# What the task requires
A copy is needed of each line in the records that has the word "quan".

---+---

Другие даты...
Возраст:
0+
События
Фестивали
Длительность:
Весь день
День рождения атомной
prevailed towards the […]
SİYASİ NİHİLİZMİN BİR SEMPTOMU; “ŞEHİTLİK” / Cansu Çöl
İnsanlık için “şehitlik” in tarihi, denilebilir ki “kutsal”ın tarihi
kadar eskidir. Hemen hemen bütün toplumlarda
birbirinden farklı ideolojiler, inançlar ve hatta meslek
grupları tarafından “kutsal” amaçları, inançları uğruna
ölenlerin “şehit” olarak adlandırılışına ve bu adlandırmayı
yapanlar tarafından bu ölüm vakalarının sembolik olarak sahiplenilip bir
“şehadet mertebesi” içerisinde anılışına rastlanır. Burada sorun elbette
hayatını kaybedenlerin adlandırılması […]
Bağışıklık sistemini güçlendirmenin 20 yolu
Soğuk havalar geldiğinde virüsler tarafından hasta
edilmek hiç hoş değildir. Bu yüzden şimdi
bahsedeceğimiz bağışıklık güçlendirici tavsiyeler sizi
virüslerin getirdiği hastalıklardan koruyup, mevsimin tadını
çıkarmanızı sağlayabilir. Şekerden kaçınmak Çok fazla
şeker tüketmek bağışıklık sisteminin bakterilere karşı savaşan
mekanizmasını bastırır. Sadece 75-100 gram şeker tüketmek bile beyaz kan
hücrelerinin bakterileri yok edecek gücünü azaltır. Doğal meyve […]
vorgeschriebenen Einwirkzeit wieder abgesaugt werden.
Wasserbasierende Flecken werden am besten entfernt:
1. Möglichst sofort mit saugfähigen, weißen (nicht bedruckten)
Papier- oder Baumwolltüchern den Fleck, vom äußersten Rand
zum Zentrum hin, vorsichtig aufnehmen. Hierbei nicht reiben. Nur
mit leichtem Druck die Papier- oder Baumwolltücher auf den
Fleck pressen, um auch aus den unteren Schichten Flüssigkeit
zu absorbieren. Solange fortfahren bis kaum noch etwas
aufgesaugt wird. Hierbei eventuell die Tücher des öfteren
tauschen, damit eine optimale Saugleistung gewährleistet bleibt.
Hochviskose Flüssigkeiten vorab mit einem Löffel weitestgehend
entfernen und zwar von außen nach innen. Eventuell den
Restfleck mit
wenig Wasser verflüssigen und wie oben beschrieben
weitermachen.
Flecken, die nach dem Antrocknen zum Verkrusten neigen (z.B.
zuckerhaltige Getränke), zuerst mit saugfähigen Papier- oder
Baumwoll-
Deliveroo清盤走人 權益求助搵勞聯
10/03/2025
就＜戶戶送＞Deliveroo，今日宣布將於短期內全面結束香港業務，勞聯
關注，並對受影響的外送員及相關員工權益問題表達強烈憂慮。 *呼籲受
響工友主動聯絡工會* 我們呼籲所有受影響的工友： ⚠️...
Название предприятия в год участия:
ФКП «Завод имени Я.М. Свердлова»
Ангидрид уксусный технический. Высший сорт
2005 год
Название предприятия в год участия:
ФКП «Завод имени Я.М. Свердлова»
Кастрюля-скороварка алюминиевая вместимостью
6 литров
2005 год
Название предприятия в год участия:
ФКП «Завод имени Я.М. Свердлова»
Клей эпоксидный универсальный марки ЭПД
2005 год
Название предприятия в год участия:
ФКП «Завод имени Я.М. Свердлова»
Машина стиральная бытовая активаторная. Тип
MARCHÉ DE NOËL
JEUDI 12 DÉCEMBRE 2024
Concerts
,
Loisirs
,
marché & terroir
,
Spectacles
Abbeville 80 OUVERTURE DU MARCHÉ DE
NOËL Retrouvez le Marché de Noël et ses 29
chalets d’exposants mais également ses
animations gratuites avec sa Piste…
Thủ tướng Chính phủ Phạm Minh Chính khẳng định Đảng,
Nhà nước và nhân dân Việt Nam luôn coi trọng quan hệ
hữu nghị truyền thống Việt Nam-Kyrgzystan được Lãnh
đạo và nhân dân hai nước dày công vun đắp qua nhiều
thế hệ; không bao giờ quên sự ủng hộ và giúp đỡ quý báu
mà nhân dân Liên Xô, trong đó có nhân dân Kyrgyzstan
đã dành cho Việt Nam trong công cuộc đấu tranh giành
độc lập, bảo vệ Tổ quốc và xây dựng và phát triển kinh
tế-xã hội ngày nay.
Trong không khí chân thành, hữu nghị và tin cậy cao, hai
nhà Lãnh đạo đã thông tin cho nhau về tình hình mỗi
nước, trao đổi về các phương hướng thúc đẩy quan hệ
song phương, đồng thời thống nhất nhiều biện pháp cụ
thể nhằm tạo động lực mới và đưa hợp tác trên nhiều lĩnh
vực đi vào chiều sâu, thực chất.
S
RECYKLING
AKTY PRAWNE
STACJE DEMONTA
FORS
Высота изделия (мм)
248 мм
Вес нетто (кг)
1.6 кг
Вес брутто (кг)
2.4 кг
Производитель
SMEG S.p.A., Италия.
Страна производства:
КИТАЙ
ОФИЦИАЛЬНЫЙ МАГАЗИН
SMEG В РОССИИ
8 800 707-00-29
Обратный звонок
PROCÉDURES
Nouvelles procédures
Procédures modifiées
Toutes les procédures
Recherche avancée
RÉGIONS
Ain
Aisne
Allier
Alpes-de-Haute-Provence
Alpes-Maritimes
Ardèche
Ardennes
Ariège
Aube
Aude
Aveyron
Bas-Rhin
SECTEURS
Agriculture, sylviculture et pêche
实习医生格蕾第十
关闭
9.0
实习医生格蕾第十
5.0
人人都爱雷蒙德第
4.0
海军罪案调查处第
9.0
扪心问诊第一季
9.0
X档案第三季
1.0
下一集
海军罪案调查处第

---+---

# Solution
Nhà nước và nhân dân Việt Nam luôn coi trọng quan hệ
nước, trao đổi về các phương hướng thúc đẩy quan hệ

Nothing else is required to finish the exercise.